Alla dichiarazione di guerra del 10 giugno 1940, le donne vicentine si prepararono silenziose, al fianco degli uomini, ad affrontare gli eventi bellici.
Ma quella rassegnazione equivaleva a un’adesione?
Tramite documenti d’archivio e fonti orali, l’autrice ricostruisce alcuni aspetti del rapporto tra il regime fascista e le donne vicentine: le dissidenti, schedate dagli apparati di polizia come pericolose e costantemente vigilate; le madri, mogli e figlie dei confinati politici, che, rimaste prive del sostegno maschile, dovettero far fronte a miseria e solitudine; le lavoratrici e le massaie, che furono il fulcro delle proteste contro il regime, in prima fila negli scioperi e nelle sollevazioni popolari.
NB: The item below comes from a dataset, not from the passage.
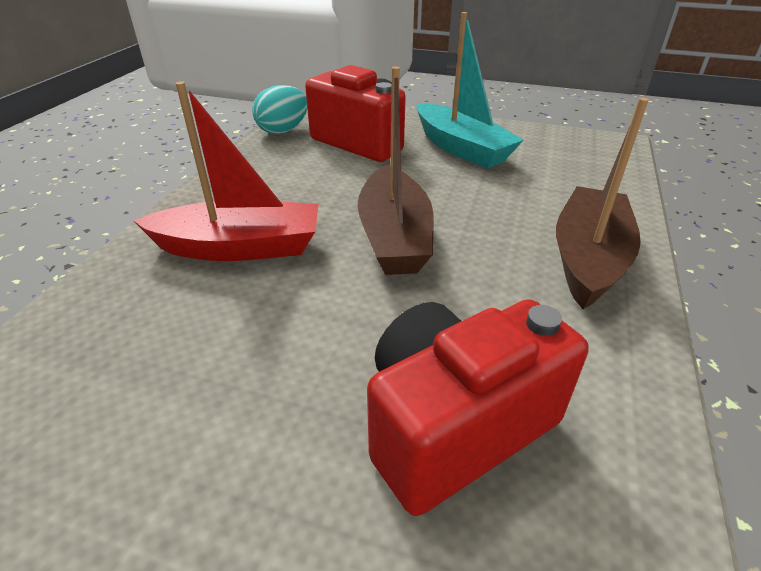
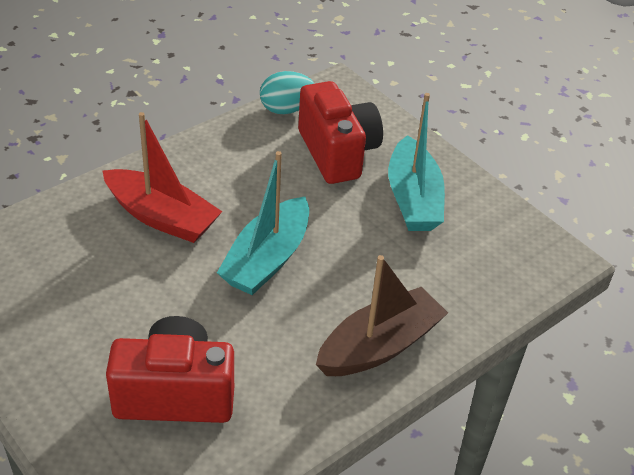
camera: 30 degrees right, 5 degrees up
brown boat [357,66,434,275] -> turquoise boat [217,151,309,295]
Infine, la ricerca affronta il tema delle scelte compiute dalle giovani donne che decisero di arruolarsi come volontarie nella Resistenza vicentina.
Donne che non solo furono staffette, infermiere, cuoche, sarte e lavandaie, ma anche combattenti e dinamitarde, pagando un prezzo altissimo per la loro scelta in termini di sofferenze e umiliazioni, torture e sevizie, detenzione in carcere e deportazione nei campi di concentramento.